Uniform sampling, fair shuffles, reservoir sampling, rejection sampling, weighted pick, and expected-time selection — with the off-by-one bias traps.


Why randomness helps

Randomization buys simplicity and expected-time guarantees without worst-case fragility — uniform sampling, unbiased shuffles, average-O(n) selection, and Monte-Carlo estimates. The catch: you must reason in expectation and prove the distribution is actually uniform (a subtle off-by-one is the classic bug).

Fisher–Yates shuffle

The only correct in-place uniform shuffle — swap each position with a random one at or after it:

import random
def shuffle(a):
    for i in range(len(a) - 1, 0, -1):
        j = random.randint(0, i)          # inclusive 0..i — the key to uniformity
        a[i], a[j] = a[j], a[i]
    return a

The common broken version picks j from the whole array each step — that’s biased (not all n! permutations equally likely). The range must shrink.

Reservoir sampling

Pick k items uniformly from a stream of unknown length in O(1) memory — keep the i-th item with probability k/i:

def sample_one(stream):                   # k = 1
    chosen = None
    for i, x in enumerate(stream, 1):
        if random.randint(1, i) == 1:     # keep x with probability 1/i
            chosen = x
    return chosen

For k > 1, fill the reservoir with the first k, then replace a random slot with probability k/i. Powers “Linked List Random Node,” “Random Node in a stream.”

Weighted random pick

Choose an index with probability proportional to its weight: build a prefix-sum of weights, draw a uniform value in [0, total), and binary-search the bucket — O(log n) per pick after O(n) setup (“Random Pick with Weight”).

Rejection sampling

Generate from an easy distribution and discard out-of-range draws to hit a target one:

  • Rand10 from Rand7 — draw in a 7×7 grid (49 outcomes), use the first 40, reject the rest.
  • Random point in a circle — sample in the bounding square, reject points outside the circle.

Expected draws are small as long as the accept region is a decent fraction of the sample space.

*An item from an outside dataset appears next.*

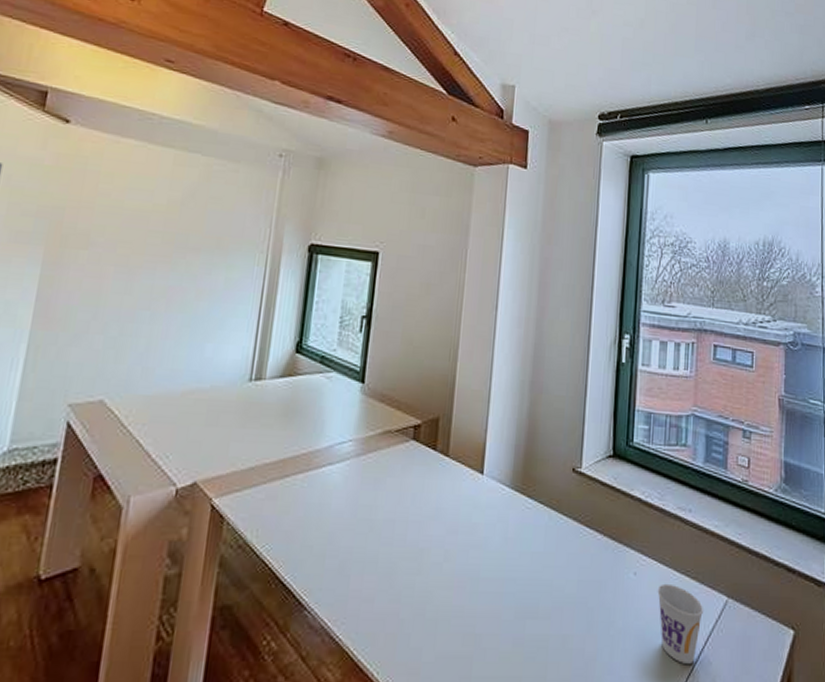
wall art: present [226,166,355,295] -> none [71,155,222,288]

Quickselect (expected-O(n) selection)

Randomized pivoting finds the k-th element in expected O(n) (worst O(n²)) — see the sorting and divide-and-conquer primers. The go-to for “Kth Largest” / “Top-K” when you can mutate the array and want better-than-sort average time.

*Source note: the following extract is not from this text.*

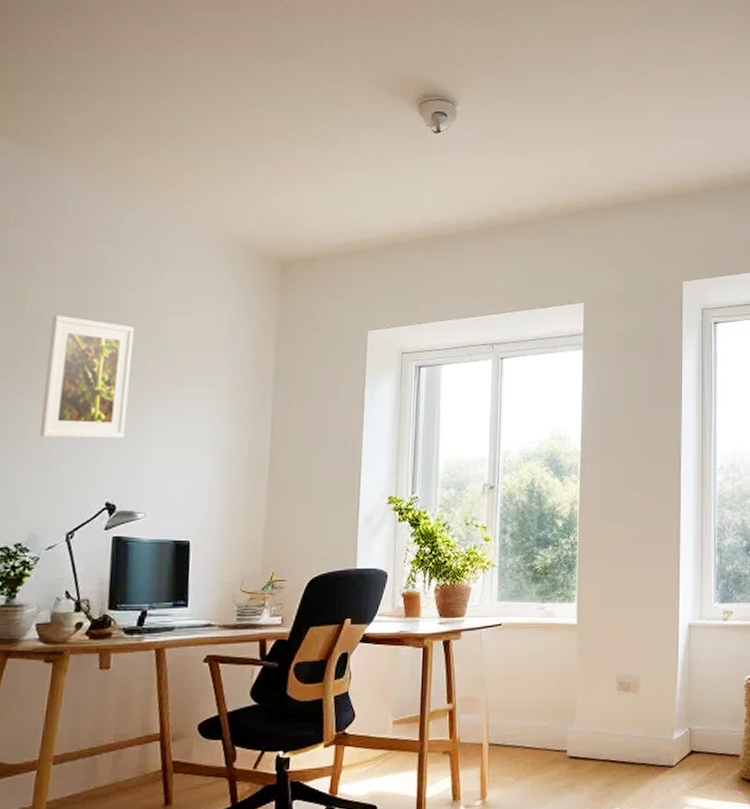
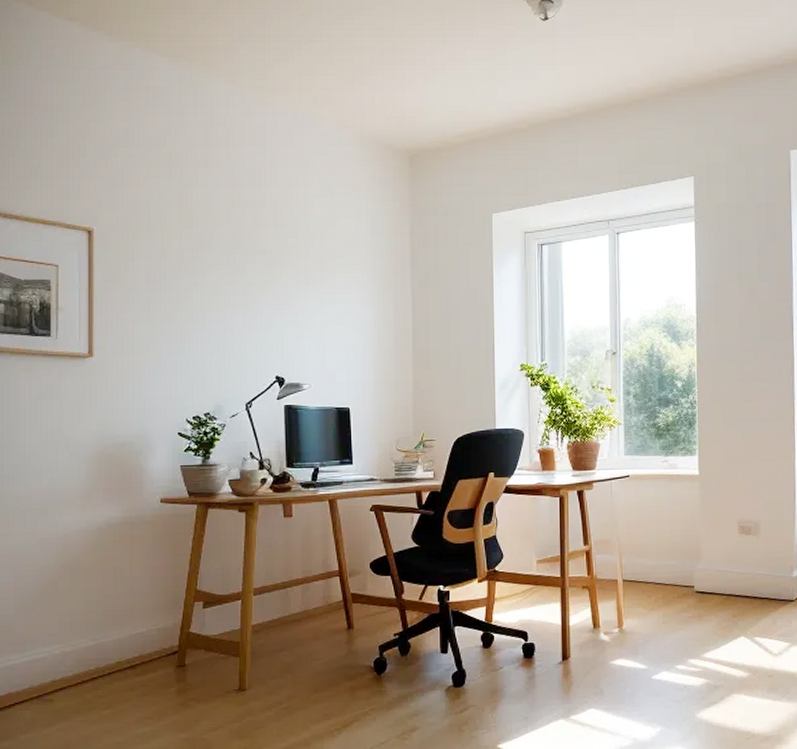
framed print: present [39,315,135,438] -> none [214,214,287,321]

Randomized data structures (name them)

  • Skip list — a probabilistic balanced structure (ordered set with expected O(log n) ops).
  • Treap — BST + heap priorities for expected balance.
  • Bloom filter / HyperLogLog — probabilistic membership / cardinality (heavily used in system design).

Las Vegas vs Monte Carlo

  • Las Vegas — always correct, runtime is random (quickselect, randomized quicksort).
  • Monte Carlo — fixed runtime, answer is correct with high probability (Rabin–Karp hash match, Miller–Rabin primality). Repeat to drive the error probability down.

Pitfalls

  • Off-by-one in the range → non-uniform distribution (the #1 bug; Fisher–Yates must pick from 0..i inclusive, shrinking).
  • Reusing a biased primitive — composing biased samples compounds the bias; verify each step is uniform.
  • Reasoning about worst case when the guarantee is expected — state which you mean.

Choosing in an interview

  • Shuffle an array → Fisher–Yates.
  • Sample from a stream / unknown length → reservoir sampling.
  • Pick by weight → prefix sum + binary search.
  • Map one uniform generator to another → rejection sampling.
  • k-th element fast on average → quickselect.

Always state the expected complexity and argue the distribution is uniform — that argument is the real test.